• Page extract:
*****

# Using Pressure Treated for a bench



## DustyPiper (Apr 9, 2009)

Hello everyone, I have a significant amount of PT left over from a deck project I did a year ago. I was considering ripping it down to width, face glue together and squaring it to use as a new bench (top and bottom).

My question is: The chemicals that are in the wood, if I seal it with a BLO or poly will it mar the wood placed on top or any adverse effects of it being treated in this use? I am also considering an MDF top over the PT.

Thanks, look forward to your comments!


----------



## Samyer (Sep 26, 2007)

Outside shouldn't be a problem (except for the MDF). Inside, I would be more concerned about the effects to humans with the pressure-treatment chemicals rather than any adverse effects to the finish. Personally, I would not use ANY pressure treated material inside, but that's just me.


----------



## PurpLev (May 30, 2008)

I would not use any PT material for anything that I come in contact with on a regular basis. nor anything indoor.


----------



## DustyPiper (Apr 9, 2009)

*****

• Dataset records:
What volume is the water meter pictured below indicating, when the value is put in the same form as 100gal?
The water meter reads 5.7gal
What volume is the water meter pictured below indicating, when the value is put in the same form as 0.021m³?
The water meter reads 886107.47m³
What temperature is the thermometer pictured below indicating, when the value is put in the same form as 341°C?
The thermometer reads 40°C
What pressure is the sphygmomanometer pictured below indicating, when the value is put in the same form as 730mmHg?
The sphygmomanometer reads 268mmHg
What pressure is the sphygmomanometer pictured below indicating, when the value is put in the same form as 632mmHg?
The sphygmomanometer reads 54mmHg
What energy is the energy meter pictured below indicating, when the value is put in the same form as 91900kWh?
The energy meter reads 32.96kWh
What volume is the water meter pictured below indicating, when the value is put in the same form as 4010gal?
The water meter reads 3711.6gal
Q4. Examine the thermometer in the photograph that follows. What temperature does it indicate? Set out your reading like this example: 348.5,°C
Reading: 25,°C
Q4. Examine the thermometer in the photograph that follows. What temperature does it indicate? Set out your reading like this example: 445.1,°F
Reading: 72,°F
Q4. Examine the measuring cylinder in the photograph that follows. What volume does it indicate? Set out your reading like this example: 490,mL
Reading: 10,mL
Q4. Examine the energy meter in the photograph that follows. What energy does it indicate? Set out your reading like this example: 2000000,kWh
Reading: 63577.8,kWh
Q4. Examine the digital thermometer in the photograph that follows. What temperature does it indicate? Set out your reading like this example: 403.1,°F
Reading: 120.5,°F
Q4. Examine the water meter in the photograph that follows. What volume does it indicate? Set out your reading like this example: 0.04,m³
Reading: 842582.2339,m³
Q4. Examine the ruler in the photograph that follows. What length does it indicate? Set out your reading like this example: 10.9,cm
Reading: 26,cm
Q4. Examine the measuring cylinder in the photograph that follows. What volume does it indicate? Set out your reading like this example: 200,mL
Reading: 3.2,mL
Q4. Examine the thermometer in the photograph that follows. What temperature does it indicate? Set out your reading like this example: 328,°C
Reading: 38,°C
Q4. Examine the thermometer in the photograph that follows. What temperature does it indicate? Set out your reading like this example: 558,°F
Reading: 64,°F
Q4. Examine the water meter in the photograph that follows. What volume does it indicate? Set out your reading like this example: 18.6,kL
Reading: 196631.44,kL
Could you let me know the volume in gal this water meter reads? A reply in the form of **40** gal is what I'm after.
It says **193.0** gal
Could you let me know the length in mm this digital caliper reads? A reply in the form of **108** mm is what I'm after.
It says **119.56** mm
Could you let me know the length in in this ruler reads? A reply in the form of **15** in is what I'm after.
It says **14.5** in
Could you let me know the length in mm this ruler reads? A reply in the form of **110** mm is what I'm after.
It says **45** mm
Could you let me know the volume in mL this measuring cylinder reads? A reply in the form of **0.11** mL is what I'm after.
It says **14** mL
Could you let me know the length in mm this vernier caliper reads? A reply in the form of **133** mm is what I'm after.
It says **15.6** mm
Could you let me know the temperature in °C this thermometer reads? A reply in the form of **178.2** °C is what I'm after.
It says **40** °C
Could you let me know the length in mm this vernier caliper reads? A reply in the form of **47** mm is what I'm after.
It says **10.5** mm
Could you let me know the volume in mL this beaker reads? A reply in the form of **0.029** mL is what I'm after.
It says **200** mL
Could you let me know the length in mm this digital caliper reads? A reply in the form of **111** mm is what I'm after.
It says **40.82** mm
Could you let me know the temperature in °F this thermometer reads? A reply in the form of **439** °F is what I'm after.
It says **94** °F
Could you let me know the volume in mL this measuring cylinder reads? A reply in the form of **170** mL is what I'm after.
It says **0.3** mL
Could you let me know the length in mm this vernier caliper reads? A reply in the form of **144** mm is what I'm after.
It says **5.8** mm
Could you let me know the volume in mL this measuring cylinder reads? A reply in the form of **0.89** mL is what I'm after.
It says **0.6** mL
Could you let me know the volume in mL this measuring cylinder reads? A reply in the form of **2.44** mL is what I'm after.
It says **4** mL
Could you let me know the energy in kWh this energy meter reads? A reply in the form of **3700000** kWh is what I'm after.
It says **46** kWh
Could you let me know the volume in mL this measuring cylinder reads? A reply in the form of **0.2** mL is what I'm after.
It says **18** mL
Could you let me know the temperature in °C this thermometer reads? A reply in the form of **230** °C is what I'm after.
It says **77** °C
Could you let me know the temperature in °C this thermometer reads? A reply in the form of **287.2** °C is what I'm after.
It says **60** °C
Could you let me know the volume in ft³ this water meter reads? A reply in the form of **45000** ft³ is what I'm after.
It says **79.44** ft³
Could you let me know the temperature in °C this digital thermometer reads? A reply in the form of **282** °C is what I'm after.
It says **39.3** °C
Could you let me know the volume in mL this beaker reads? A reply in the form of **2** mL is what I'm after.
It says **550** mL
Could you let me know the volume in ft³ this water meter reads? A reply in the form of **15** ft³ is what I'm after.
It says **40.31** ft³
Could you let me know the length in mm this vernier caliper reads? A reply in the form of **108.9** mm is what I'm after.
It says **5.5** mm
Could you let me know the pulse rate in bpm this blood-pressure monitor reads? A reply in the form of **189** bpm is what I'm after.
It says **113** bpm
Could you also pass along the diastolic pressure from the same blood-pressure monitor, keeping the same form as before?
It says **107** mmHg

*****

• What you need to do:
**1)** Translate this sentence from the pressure-treated bench thread into Spanish: "I would not use any PT material for anything that I come in contact with on a regular basis."
**2)** List every distinct username that heads a post in the pressure-treated bench thread.
**3)** Retype the part of the pressure-treated bench thread that opens with the words containing "Thanks, look forward" and closes with "that's just me.".
The lines have nothing to do with the forum thread.

• Answers given:
**1)** No usaría ningún material PT para nada con lo que entre en contacto con regularidad.

**2)** DustyPiper, Samyer, PurpLev

**3)**
Thanks, look forward to your comments!


----------



## Samyer (Sep 26, 2007)

Outside shouldn't be a problem (except for the MDF). Inside, I would be more concerned about the effects to humans with the pressure-treatment chemicals rather than any adverse effects to the finish. Personally, I would not use ANY pressure treated material inside, but that's just me.